Another Word For It Patrick Durusau on Topic Maps and Semantic Diversity

November 17, 2016

Monetizing Hate Speech and False News

Filed under: Facebook,Journalism,News,Reporting — Patrick Durusau @ 5:48 pm

Eli Pariser has started If you were Facebook, how would you reduce the influence of fake news? on GoogleDocs.

Out of the now seventeen pages of suggestions, I haven’t noticed any that promise a revenue stream to Facebook.

I view ideas to filter “false news” and/or “hate speech” that don’t generate revenue for Facebook as non-starters. I suspect Facebook does as well.

Here is a broad sketch of how Facebook can monetize “false news” and “hate speech,” all while shaping Facebook timelines to diverse expectations.

Monetizing “false news” and “hate speech”

Facebook creates user defined filters for their timelines. Filters can block other Facebook accounts (and any material from them), content by origin, word and I would suggest, regex.

User defined filters apply only to that account and can be shared with twenty other Facebooks users.

To share a filter with more than twenty other Facebook users, Facebook charges an annual fee, scaled on the number of shares.

Unlike the many posts on “false news” and “hate speech,” being a filter isn’t free beyond twenty other users.

Selling Subscriptions to Facebook Filters

Organizations can sell subscriptions to their filters, Facebook, which controls the authorization of the filters, contracts for a percentage of the subscription fee.

Pro tip: I would not invoke Facebook filters from the Washington Post and New York Times at the same time. It is likely they exclude each other as news sources.

Advantages of Monetizing Hate Speech and False News

First and foremost for Facebook, it gets out of the satisfying every point of view game. Completely. Users are free to define as narrow or as broad a point of view as they desire.

If you see something you don’t like, disagree with, etc., don’t complain to Facebook, complain to your Facebook filter provider.

That alone will expose the hidden agenda behind most, perhaps not all, of the “false news” filtering advocates. They aren’t concerned with what they are seeing on Facebook but they are very concerned with deciding what you see on Facebook.

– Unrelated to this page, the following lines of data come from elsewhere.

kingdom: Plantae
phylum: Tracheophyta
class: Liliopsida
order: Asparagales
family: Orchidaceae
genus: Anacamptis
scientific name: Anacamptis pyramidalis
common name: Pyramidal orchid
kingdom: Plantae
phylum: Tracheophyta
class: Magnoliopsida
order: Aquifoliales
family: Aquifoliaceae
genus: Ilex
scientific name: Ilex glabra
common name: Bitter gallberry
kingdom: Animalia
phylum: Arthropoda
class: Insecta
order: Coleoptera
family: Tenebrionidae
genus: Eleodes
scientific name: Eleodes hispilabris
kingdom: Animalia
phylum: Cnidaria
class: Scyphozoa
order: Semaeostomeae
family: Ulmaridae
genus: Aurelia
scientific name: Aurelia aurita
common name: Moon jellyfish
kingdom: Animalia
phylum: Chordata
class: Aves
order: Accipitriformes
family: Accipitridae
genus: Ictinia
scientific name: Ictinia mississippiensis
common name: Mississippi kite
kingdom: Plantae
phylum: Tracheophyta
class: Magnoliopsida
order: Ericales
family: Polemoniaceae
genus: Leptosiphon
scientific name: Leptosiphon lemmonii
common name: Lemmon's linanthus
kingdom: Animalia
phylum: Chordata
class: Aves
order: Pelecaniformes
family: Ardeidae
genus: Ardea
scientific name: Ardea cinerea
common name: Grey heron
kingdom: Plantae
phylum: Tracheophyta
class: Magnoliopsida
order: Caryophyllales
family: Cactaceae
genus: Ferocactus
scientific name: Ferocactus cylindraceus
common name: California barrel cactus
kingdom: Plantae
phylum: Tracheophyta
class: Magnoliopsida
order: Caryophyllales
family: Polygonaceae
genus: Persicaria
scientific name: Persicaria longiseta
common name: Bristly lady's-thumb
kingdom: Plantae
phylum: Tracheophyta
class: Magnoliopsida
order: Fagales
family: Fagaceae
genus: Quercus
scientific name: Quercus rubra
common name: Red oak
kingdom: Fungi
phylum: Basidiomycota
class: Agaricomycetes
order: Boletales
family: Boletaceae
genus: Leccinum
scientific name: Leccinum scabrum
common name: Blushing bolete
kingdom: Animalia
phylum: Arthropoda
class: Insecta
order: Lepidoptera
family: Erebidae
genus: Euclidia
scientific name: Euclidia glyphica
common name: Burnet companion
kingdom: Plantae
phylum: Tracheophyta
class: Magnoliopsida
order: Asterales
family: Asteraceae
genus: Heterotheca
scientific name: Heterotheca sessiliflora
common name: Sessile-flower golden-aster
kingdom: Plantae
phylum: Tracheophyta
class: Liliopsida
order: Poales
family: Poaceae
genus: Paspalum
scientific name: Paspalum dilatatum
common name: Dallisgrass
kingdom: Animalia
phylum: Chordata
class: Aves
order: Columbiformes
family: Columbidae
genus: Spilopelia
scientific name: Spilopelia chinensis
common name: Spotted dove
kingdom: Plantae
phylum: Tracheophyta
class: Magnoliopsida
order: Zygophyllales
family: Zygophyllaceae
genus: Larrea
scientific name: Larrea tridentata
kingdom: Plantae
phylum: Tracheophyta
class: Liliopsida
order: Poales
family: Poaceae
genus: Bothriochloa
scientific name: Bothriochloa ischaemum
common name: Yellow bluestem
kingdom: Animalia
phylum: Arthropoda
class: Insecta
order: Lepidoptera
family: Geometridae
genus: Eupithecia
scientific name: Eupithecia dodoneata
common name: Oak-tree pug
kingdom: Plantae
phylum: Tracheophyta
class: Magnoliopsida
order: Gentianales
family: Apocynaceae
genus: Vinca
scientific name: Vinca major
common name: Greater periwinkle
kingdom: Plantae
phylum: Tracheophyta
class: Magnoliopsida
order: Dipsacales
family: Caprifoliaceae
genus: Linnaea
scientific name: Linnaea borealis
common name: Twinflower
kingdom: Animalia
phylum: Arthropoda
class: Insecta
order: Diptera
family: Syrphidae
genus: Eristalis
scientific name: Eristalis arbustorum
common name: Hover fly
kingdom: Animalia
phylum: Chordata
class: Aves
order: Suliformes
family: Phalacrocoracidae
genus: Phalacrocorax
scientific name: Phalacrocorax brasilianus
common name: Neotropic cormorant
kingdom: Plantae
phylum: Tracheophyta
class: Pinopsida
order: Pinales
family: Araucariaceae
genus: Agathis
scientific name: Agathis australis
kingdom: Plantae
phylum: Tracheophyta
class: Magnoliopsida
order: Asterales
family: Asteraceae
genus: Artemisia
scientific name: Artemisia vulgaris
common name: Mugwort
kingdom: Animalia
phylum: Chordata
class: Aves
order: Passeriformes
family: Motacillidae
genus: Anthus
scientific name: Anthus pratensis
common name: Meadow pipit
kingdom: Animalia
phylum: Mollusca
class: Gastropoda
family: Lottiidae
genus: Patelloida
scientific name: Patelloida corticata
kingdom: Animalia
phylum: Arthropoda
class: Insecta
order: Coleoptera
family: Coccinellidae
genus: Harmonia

For wannabe filters of what other people see, beyond twenty other Facebook users, that privilege is not free. Unlike the many proposals with as many definitions of “false news” as appear in Eli’s document.

It is difficult to imagine a privilege people would be more ready to pay for than the right to attempt to filter what other people see. Churches, social organizations, local governments, corporations, you name them and they will be lining up to create filter lists.

The financial beneficiary of the “drive to filter for others” is of course Facebook but one could argue the filter owners profit by spreading their worldview and the unfortunates that follow them, well, they get what they get.

Commercialization of Facebook filters, that is selling subscriptions to Facebook filters creates a new genre of economic activity and yet another revenue stream for Facebook. (That two up to this point if you are keeping score.)

It isn’t hard to imagine the Economist, Forbes, professional clipping services, etc., creating a natural extension of their filtering activities onto Facebook.

Conclusion: Commercialization or Unfunded Work Assignments

Preventing/blocking “hate speech” and “false news,” for free has been, is and always will be a failure.

Changing Facebook infrastructure isn’t free and by creating revenue streams off of preventing/blocking “hate speech” and “false news,” creates incentives for Facebook to make the necessary changes and for people to build filters off of which they can profit.

Not to mention that filtering enables everyone, including the alt-right, alt-left and the sane people in between, to create the Facebook of their dreams, and not being subject to the Facebook desired by others.

Finally, it gets Facebook and Mark Zuckerberg out of the fantasy island approach where they are assigned unpaid work by others. New York Times, Mark Zuckerberg Is in Denial. (It’s another “hit” piece by Zeynep Tufekci.)

If you know Mark Zuckerberg, please pass this along to him.